# Records to process:
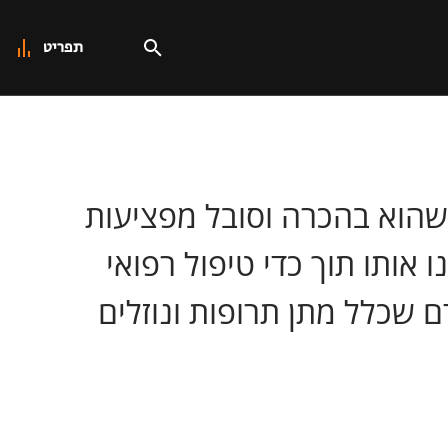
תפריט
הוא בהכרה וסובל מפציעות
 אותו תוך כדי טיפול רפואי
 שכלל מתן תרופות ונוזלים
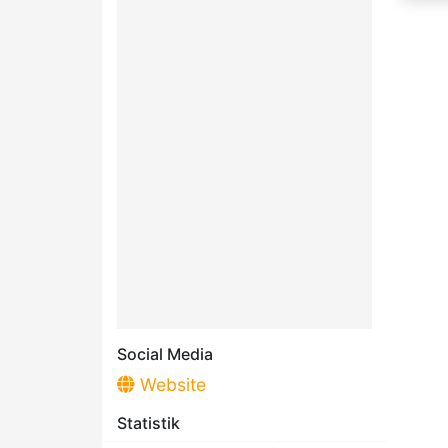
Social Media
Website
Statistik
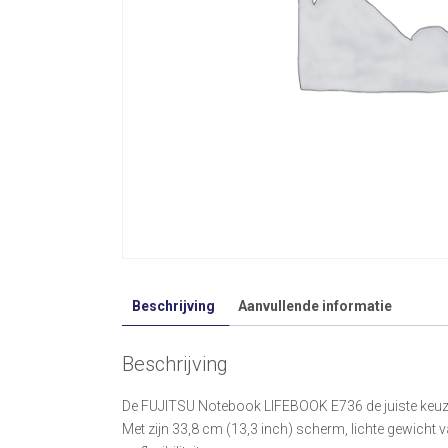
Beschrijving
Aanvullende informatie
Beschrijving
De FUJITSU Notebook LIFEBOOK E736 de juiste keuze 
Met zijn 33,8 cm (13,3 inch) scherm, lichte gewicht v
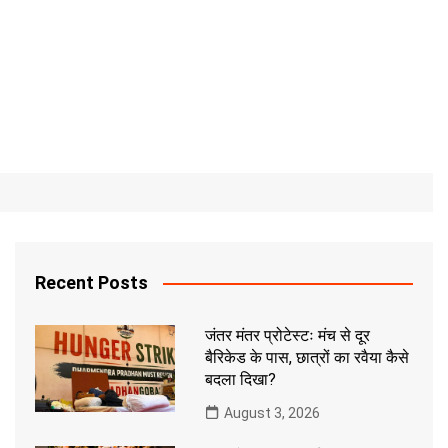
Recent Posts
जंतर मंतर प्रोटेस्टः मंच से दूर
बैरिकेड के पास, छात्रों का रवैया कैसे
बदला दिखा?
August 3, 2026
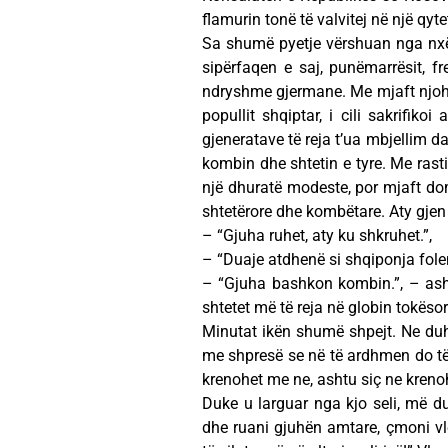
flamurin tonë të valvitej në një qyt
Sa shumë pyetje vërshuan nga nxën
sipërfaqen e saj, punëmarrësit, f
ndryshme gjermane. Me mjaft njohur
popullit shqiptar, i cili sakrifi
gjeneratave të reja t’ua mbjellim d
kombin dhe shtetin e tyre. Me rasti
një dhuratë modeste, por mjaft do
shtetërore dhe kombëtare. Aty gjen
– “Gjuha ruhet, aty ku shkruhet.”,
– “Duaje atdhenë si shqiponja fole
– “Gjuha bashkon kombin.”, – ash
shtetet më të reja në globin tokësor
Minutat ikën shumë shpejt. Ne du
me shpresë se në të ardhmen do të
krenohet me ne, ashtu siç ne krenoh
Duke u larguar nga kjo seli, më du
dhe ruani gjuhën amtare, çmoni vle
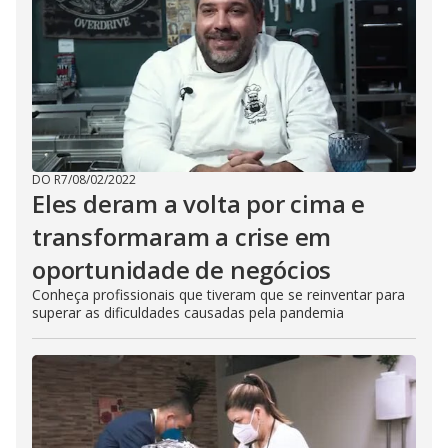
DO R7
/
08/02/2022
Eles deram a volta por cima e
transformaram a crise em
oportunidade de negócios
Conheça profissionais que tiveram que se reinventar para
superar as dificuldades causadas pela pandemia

# What to work on:
Word for word, output the lines from the line bearing "shtetërore dhe kombëtare. Aty gjen" through the end of the records above, and only those, without the pictures.

# Problem solution:
shtetërore dhe kombëtare. Aty gjen
– “Gjuha ruhet, aty ku shkruhet.”,
– “Duaje atdhenë si shqiponja fole
– “Gjuha bashkon kombin.”, – ash
shtetet më të reja në globin tokësor
Minutat ikën shumë shpejt. Ne du
me shpresë se në të ardhmen do të
krenohet me ne, ashtu siç ne krenoh
Duke u larguar nga kjo seli, më du
dhe ruani gjuhën amtare, çmoni vle
DO R7
/
08/02/2022
Eles deram a volta por cima e
transformaram a crise em
oportunidade de negócios
Conheça profissionais que tiveram que se reinventar para
superar as dificuldades causadas pela pandemia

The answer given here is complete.